Possible metadata delay with gridftp + eos fusex

Hi all,

We’re setting up a gridftp for CMS Phedex transfers. For several transfers we’ve gotten errors about checksum mismatch. The phedex tools do in fact see differing checksums.

However, when we transfer files manually, we get the correct checksums.
In fact: the checksums in EOS are always correct. We’re wondering if there is a timing issue at play, where the fusex mount does not see the full write of the file yet, causing those errors.
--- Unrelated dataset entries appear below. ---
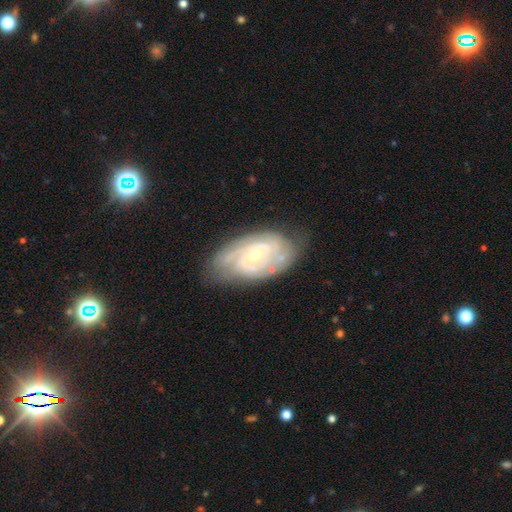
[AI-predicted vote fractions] Overall: featured or disk (85%). Edge-on disk: no (95%). Bar: no (62%; weak 30%). Spiral arms: yes (95%). Spiral arm count: 2 (33%; can't tell 28%). Spiral winding: tight (70%). Bulge size: small (58%; moderate 39%). Merging: none (75%).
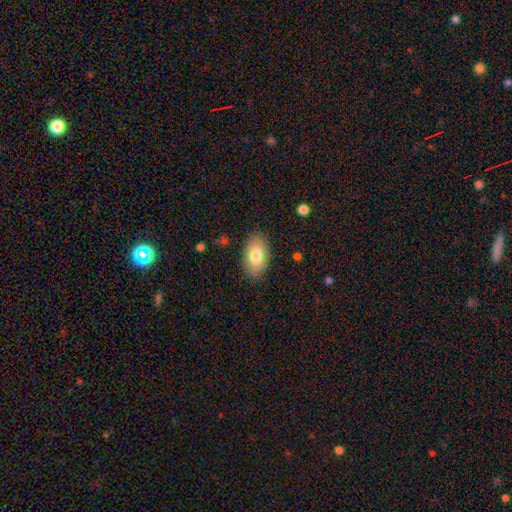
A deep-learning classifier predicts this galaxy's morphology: The model was most divided on "smooth or featured": smooth: 78%, featured or disk: 15%, star or artifact: 6%. More confident: how rounded — in between (94%); merging — none (85%).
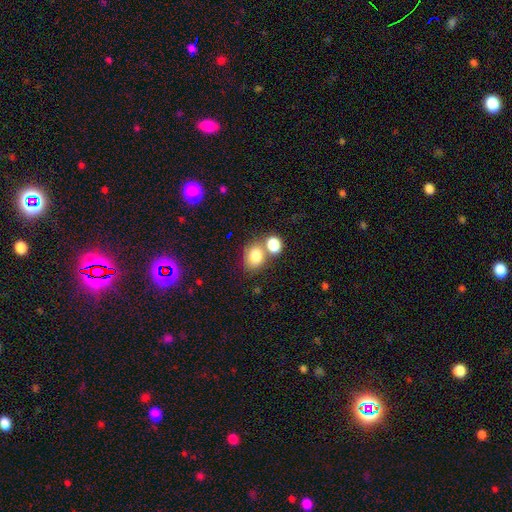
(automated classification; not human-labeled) smooth_or_featured: smooth (p=0.80) [alt: star or artifact p=0.11]
how_rounded: round (p=0.50) [alt: in between p=0.49]
merging: none (p=0.52) [alt: merger p=0.33]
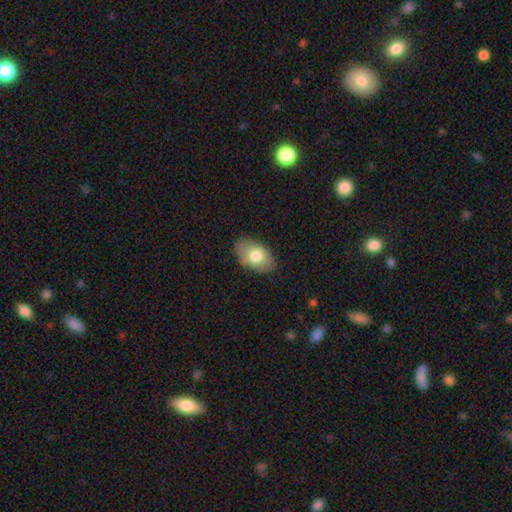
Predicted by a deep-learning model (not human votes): A smooth galaxy with no disk features (75%) that is in between round and cigar-shaped (91%). Merging: none (84%).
We checked already, that the zmq connection between MGM and the fusex client is there. This seems in order. Now we are wondering: are there any other tunings to consider for the fuse mount, or should we use a different config altogether, not fuse, but … ?

Best,
Erich

You should not run gridFTP on top of FUSEX mount. There is a DSI plug-in for gridftp, which is much better, because the checksum check is integrated.

Hi @apeters,

and thanks for the advice. We’ve successfully switched to the xrootd-dsi plugin, taken from here,
https://storage-ci.web.cern.ch/storage-ci/xrootd-dsi/tag/cc-7/x86_64/

The virtual mountpoint for our EOS instance seems correct with

export XROOTD_VMP="eos.grid.vbc.ac.at:1094:/eos/vbc=/eos/vbc"
export XROOTD_DSI_EOS=1         # enable ALL the EOS specifics

We’re now getting successful file transfers, it appears the checksum issue is gone.
However, we noticed all gridftp transfers are now mapped as root, even though the spawned gridftp processes are running with their appropriate uids (from the mapping through LCMAPS).

# in eos mgm log
# example 1
200720 16:40:02 time=1595256002.392300 func=IdMap                    level=INFO  logid=static.............................. unit=mgm@mgm-1.eos.grid.vbc.ac.at:1094 tid=00007f4fe71ea700 source=Mapping:993                    tident= sec=(null) uid=99 gid=99 name=- geo="" sec.prot=sss sec.name="root" sec.host="gridftp-1.grid.vbc.ac.at" sec.vorg="" sec.grps="root" sec.role="" sec.info="" sec.app="eos/gridftp" sec.tident="grid.cms.31198:390@gridftp-1.grid.vbc.ac.at" vid.uid=0 vid.gid=0

#example 2
200720 16:52:31 228429 XrootdXeq: grid.cms.32876:458@gridftp-1.grid.vbc.ac.at pvt IPv4 login as root
200720 16:52:31 time=1595256751.689879 func=IdMap                    level=INFO  logid=static.............................. unit=mgm@mgm-1.eos.grid.vbc.ac.at:1094 tid=00007f4fe39f6700 source=Mapping:993                    tident= sec=(null) uid=99 gid=99 name=- geo="" sec.prot=sss sec.name="root" sec.host="gridftp-1.grid.vbc.ac.at" sec.vorg="" sec.grps="root" sec.role="" sec.info="" sec.app="eos/gridftp" sec.tident="grid.cms.32876:458@gridftp-1.grid.vbc.ac.at" vid.uid=0 vid.gid=0

# in gridftp log
[30902] Mon Jul 20 16:36:04 2020 :: DN /DC=ch/DC=cern/OU=Organic Units/OU=Users/CN=ouruser/CN=123456/CN=Our User successfully authorized.
[30902] Mon Jul 20 16:36:04 2020 :: User grid.cms.prod successfully authorized.
[30902] Mon Jul 20 16:36:05 2020 :: Starting to transfer "/eos/vbc/experiments/cms/store/PhEDEx_LoadTest07/LoadTest07_Debug_ES_PIC/AT_Vienna/81/LoadTest07_PIC_D5_uXl4W6dhlONtzZiw_81".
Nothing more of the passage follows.